Problem details:
Where does "lines" occur in the listing? Copy every line that holds it.

Input data:
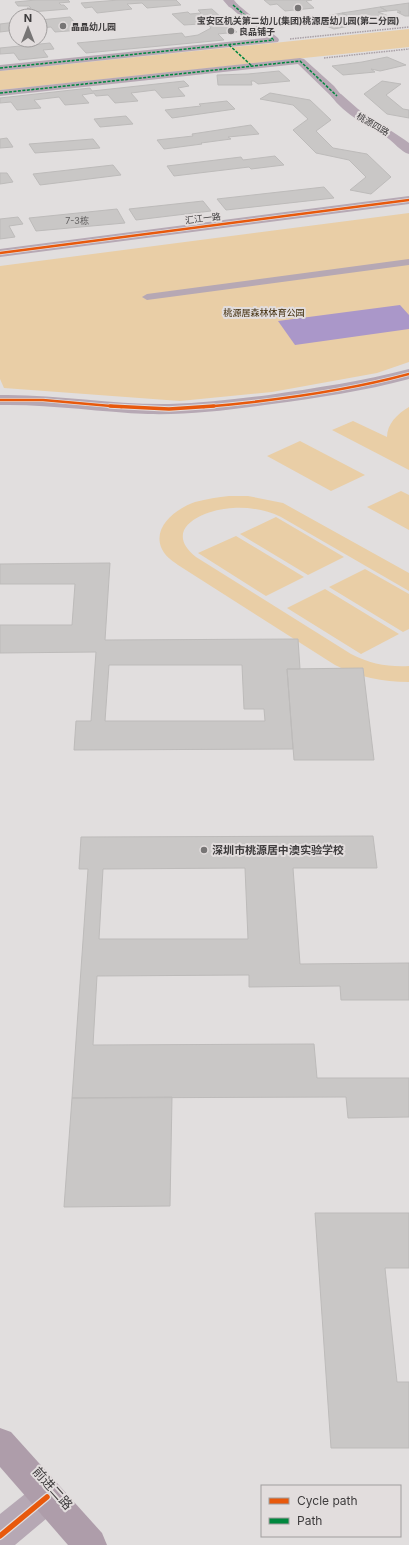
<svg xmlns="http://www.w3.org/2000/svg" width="409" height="1545" viewBox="0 0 409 1545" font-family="Inter,'Noto Sans SC',sans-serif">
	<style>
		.green { fill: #e9cea6 }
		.water { fill: #aa97c9 }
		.building { fill: #c9c7c6; stroke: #bdbbba; fill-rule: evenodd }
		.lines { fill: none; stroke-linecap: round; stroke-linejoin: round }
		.path { stroke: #a9a0a6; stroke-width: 1.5; stroke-dasharray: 1.5 1; stroke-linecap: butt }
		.service { fill: #b6a8b4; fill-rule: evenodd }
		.pedestrian { fill: #b6a8b4; fill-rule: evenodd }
		.minor { fill: #b6a8b4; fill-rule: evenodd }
		.secondary { fill: #ae9daa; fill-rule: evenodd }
		.quiet { stroke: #00873e; stroke-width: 1.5; stroke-dasharray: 3 1.5; stroke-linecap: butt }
		.cycleway-far2-casing { stroke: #e2dddd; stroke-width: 4 }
		.cycleway-far1-casing { stroke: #e2dddd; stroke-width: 5.5 }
		.cycleway-casing { stroke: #e2dddd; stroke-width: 8 }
		.cycleway-far2 { stroke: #e8590c; stroke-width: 2.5 }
		.cycleway-far1 { stroke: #e8590c; stroke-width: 3.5 }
		.cycleway { stroke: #e8590c; stroke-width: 5.5 }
		.poi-dot { fill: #777575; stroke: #e2dddd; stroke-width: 1.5 }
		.labels { text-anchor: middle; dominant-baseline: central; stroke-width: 4; stroke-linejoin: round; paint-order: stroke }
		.far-poi-label { font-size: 9px; font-weight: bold; fill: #3e3c3d; stroke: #e2dddd; text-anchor: start }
		.far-street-label { font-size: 9px; fill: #3e3c3d; stroke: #e2dddd }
		.number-label { font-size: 9px; fill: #626060 }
		.far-park-label { font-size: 9px; fill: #3b2705; stroke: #e2dddd }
		.poi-label { font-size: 11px; font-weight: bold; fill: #3e3c3d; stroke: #e2dddd; text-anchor: start }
		.near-street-label { font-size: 13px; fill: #3e3c3d; stroke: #e2dddd }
	</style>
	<rect width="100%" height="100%" fill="#e1dede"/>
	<path class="green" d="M409,29V47L0,90V71Z
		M409,213V362L377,373L272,392L180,401L4,388L0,379V266Z
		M409,407V470L332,430L353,421L387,437C387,424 397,414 409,407Z
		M300,441L365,475L331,491L267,456Z
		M401,491L409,495V530L367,507Z
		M229,496H248L283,503L409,573V591L281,517C266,510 250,507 233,508C206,509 160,528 196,557L351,654C370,664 388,667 409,666V682C382,682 359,677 335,665L178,565C171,560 164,555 161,547C153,525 178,508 195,502C207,499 218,497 229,496Z
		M276,517L344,557L308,575L240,534Z
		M236,536L304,577L266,596L198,553Z
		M365,569L409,594V629L403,632L329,587Z
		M325,589L399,634L361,654L287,608Z"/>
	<path class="water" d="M400,305L409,315V329L295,345L278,321Z"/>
	<path class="building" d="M36,0H68L70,2L59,3L61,5H64L68,9L31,12L27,8H31L29,6H18L15,2Z
		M119,0H176L181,5L147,8L142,3L127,4L132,9L97,13L92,7L85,8L81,3Z
		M264,0H312L306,1L314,8L285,11L277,4L270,5Z
		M409,3V16H405L397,12H401L397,10L387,11L380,7Z
		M380,7L387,11L378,12L394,18L369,22L360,18L363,17L359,16L350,17L342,13Z
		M212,9L237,32L218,34L224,40L86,53L77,43L182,33L185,37L198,35L211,28L207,24H212L209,21L197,22L200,24L184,25L172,14L188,12L190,14L201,13L198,10Z
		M342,13L350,17L341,19L359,24L334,29L324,25L327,24L323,22L314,24L305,20Z
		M70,17L81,30L55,32L51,27L40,28V20Z
		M16,22V30L0,32V24Z
		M50,43L54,49L43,50L48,57L19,60L14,53L0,54V48Z
		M387,57L406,65L380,71L371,69L375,72L343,75L332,66L362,62Z
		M279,71L290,81L258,84L254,81H251L252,85H218L217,75L248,74Z
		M184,81L189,86L178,88L185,96L162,98L155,90L131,93L138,101L115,103L108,95L96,96L94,93L82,95L89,103L65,105L59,97L34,100L41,108L17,110L11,102L0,103V98L90,88L92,91Z
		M382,81L401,84L386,95L403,109L409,110V118L387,114L364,94Z
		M270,93L310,100L331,120L316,131L333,148L367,154L391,177L371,194L350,190L366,177L349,160L316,153L293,130L308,119L293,105L260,99Z
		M227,101L235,109L172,118L165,110L201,106L199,104Z
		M126,116L133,124L100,127L94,119Z
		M251,125L259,134L228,137L231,139L201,143L202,144L164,149L157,140L193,136L192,134Z
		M7,138L13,147L0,148V139Z
		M93,139L100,148L35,153L29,144Z
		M275,156L284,165L251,169L249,167L174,176L167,166L241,157L243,160Z
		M113,165L121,175L40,185L33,174Z
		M0,173H7L13,182L0,184Z
		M324,187L334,198L226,210L217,199Z
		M203,201L211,211L136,220L129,209Z
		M117,209L125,223L36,231L29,218Z
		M18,217L23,224L9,226L15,237L0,239V219Z
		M110,563L105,640L298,639L300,669H287L293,749L74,750L76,721H91L96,652L0,653V625H72L75,584H0V564ZM109,665H242L244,709H264L265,721H105Z
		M363,668L374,760H294L287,669Z
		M373,836L377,868H293L300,964L409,963V1000H341L340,986L249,987V975L97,976L93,1045L314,1044L317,1078H409V1117L348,1118L346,1097L72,1098L88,869H79L81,837ZM245,868L248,939H99L103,869Z
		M172,1097L170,1206L64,1207L72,1098Z
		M315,1213H409V1268H385L397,1382H409V1448H331Z"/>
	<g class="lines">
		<path class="path" d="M290,39L409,27
			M324,58L409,49"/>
		<path class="service" d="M409,259V265L147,300L142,297L147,294Z"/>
		<path class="pedestrian" d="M233,2L236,3L278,38L279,40L278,42L0,71V65L265,38L230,7L228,5Z
			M300,58L304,59L334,86L342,96L341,98H333L298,64L0,96V90Z"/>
		<path class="minor" d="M223,0H234L238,5L233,8L229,7Z
			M337,93L341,94L358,109L405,140L409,143V154C401,152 394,142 386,137C367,125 345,115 331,96L333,94Z
			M409,196V204L0,257V249Z
			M409,369V379C364,391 318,398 272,404C231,410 190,415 148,414C99,412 50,404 0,405V395C57,394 113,405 169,404C203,403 236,399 269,395C316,388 363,381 409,369Z
			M47,1481L59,1486L64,1497L59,1508L15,1545H0V1514L35,1486Z"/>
		<path class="secondary" d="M0,1428L11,1432L102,1533L107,1545H68L0,1467Z"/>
		<path class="quiet" d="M233,5L274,40
			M229,45L252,66
			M0,68L274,40
			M0,93L300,61L337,96"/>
		<g class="cycleway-far2-casing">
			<path id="cycleway-far2" d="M0,253L409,200
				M0,400H43L122,407
				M203,407C272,401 342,392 409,374"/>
		</g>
		<g class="cycleway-far1-casing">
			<path id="cycleway-far1" d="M110,406L169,409L214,406"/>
		</g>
		<g class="cycleway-casing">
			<path id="cycleway" d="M0,1536L47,1497"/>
		</g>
		<use href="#cycleway-far2" class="cycleway-far2"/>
		<use href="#cycleway-far1" class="cycleway-far1"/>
		<use href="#cycleway" class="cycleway"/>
	</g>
	<g class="poi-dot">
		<circle cx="298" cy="8" r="4"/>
		<circle cx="63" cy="26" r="4"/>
		<circle cx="231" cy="31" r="4"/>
		<circle cx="204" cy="850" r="4"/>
	</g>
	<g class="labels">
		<g class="far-poi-label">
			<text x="298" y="20" text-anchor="middle">宝安区机关第二幼儿(集团)桃源居幼儿园(第二分园)</text>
			<text x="71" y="26">晶晶幼儿园</text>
			<text x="239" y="31">良品铺子</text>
		</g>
		<g class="far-street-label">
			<text transform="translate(373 124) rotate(30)">桃源四路</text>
			<text transform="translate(203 218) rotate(-7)">汇江一路</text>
		</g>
		<g class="number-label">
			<text x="77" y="220">7-3栋</text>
		</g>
		<g class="far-park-label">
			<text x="264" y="312">桃源居森林体育公园</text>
		</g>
		<g class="poi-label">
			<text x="212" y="850">深圳市桃源居中澳实验学校</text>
		</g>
		<g class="near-street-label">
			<text transform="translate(53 1488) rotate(48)">前进二路</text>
		</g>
	</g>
	<rect x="261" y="1485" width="140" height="52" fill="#e2dddd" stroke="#a09d9d"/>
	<rect x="269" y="1498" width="20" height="6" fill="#e8590c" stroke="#a09d9d"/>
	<text x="297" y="1505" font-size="12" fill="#3e3c3d">Cycle path</text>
	<rect x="269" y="1518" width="20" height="6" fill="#00873e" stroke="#a09d9d"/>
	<text x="297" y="1525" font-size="12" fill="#3e3c3d">Path</text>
	<g transform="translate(28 28)"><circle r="19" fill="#e2dddd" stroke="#a09d9d"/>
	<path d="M0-3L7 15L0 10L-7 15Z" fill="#777575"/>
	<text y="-6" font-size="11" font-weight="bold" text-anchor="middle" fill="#3e3c3d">N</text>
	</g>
</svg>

Exercise result:
		.lines { fill: none; stroke-linecap: round; stroke-linejoin: round }
	<g class="lines">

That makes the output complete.